Wednesday, March 25, 2015

Good Customer Surveys are Money-in-the-Bank




Being in the customer experience management (CXM) space over the last seven plus years. And, in customer facing roles for a lot longer than that, I've seen first hand how customer feedback can impact businesses in hugely positive ways. At the same time, I see how customer feedback is often mis-used, or worse, goes unused at all. So, I thought I'd post something about the many ways that customer feedback can mean money for businesses.  Here's five examples...

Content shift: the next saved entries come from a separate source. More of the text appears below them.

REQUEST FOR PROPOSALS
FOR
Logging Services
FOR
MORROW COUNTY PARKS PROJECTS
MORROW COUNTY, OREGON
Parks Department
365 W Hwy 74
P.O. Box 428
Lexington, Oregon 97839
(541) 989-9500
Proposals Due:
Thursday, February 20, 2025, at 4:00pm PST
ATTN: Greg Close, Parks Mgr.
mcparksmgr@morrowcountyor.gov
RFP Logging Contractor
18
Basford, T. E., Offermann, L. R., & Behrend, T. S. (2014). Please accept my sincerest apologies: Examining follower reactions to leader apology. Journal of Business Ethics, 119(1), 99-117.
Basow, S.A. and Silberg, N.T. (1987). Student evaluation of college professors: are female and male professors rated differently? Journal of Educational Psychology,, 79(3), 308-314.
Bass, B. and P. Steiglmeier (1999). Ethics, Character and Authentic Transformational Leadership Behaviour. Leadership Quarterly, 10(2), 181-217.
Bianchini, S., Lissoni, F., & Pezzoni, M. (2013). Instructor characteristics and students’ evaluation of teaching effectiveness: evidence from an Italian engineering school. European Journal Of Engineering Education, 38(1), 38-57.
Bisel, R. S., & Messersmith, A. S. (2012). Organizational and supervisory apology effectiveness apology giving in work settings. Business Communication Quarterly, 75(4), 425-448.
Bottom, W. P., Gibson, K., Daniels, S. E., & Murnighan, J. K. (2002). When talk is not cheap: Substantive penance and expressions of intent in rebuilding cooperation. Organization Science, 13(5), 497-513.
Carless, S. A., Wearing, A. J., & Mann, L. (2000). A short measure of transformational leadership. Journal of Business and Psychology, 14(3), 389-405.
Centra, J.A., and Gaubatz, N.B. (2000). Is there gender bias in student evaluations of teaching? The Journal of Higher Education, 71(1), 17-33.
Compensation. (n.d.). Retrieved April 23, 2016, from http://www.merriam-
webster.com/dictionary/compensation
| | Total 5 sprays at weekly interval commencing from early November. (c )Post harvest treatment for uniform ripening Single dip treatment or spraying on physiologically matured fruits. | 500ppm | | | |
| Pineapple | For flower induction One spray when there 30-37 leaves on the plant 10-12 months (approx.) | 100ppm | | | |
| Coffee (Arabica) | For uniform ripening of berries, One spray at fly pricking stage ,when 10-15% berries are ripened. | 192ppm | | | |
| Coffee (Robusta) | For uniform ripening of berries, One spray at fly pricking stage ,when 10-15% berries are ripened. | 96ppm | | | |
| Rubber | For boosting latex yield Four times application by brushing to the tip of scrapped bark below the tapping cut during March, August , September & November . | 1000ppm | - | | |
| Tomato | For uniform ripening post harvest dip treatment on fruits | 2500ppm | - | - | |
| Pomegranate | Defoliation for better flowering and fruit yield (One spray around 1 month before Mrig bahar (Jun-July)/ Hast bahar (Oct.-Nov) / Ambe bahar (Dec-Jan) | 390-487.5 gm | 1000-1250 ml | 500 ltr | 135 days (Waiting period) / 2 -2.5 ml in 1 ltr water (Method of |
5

  1. The customer relationship survey. I constantly read about how companies are de-emphasizing their customer surveys because of low response rates, non-actionable data or other problems.  What I know, from long experience, to be true is that customer relationship surveys are hugely valuable. Consider the math. If you have ten thousand customers, a 10% churn rate, a 25% recovery rate and an average revenue of $1,000 per customer you lose a million dollars of business yearly, and get a quarter of it back after working for it again.  If you can cut that by a third, its an over three hundred thousand dollar "gain" to the company, and its less effort / investment put into account recovery afterward. Needless to say, you need less new customers to get back to even and if you get the same number you are up. Customer surveys provide the indicators and insight you need to reduce customer churn before it happens.
  2. The customer relationship survey redux. Companies invest lots of money in developing testimonials. Smart companies just ask for feedback then take the words their customers write, feed them back to the customers along with a request to re-use the feedback in their marketing. Each instance becomes a virtually free testimonial.  With today's social media tools, its simple to automate feeds of positive, customer approved, feedback straight to your Facebook page, Website, Twitter feeds, etc...
  3. Sales lead qualification surveys. Companies today invest boatloads of money in in-bound lead generation. They then bombard the "leads" with marketing e-mails (LinkedIn lives off of this). The leads after a while will self select away from the company to avoid bombardment. But, the real problem is that they don't really know who truly is a lead and is worthy of nurturing. A simple survey "leads" what they think of their solutions and likelihood of buying at some future point would produce a much clearer picture of who really is a lead and who isn't. Cost of this? Very low. Business impact, very high as "leads" who self qualify are much better quality (as any semi-seasoned sales guy would tell you) than those who do not. The survey process has the additional benefit identifying leads as qualified before those leads would otherwise do so via a normal bombardment process.
  4. Prospect validation surveys.  As a sales manager I have found that sales reps can be opaque at times about their sales funnels. Often they truly do not know why a prospect isn't advancing through the funnel or that a lead hasn't yet defined themselves as an opportunity or that a prospect deep in the funnel in danger somehow. Surveys can provide give them (and you the manager) the insights they need to properly determine positioning in the funnel.  
  5. Product / Service value surveys. Product managers are constantly trying to determine what features, capabilities, add-ons, integrations or other "things" they can add to their company's products or services.  And, determine which things they do will help the product maximize value to the company. Surveys asking customers for product thoughts (i.e. problems, enhancement ideas, documentation improvements, etc....) are an easy way for this kind of data to be accumulated.  Getting product enhancement ideas early and constantly helps product managers keep products current or ahead of with market requirements. Products that stay consistently good relative to competition often have more loyal user bases and higher overall profitability - Money in the bank.
So how to do all this surveying without over surveying customers and reducing responses rates?  First off, don't create one big survey and send it to everyone. Segment your customer population, then survey the segments periodically as business needs dictate. For example, survey product users for product management - maybe yearly or twice yearly. Survey decision makers and recommenders for relationship quality 1x or 2x per year. Survey leads for qualification quarterly.  Survey prospects for prospect validation - once if in short sales cycle and twice or more if in a longer cycle.  

What else to do. Have a process for acting on all the feedback you get. Its important to ask for feedback. Its more important that when feedback comes in someone, somewhere in your company sees it and take an action on it. 

Surveying customers in the right ways, at the right times with the right actioning processes in place is Money-in-the-bank.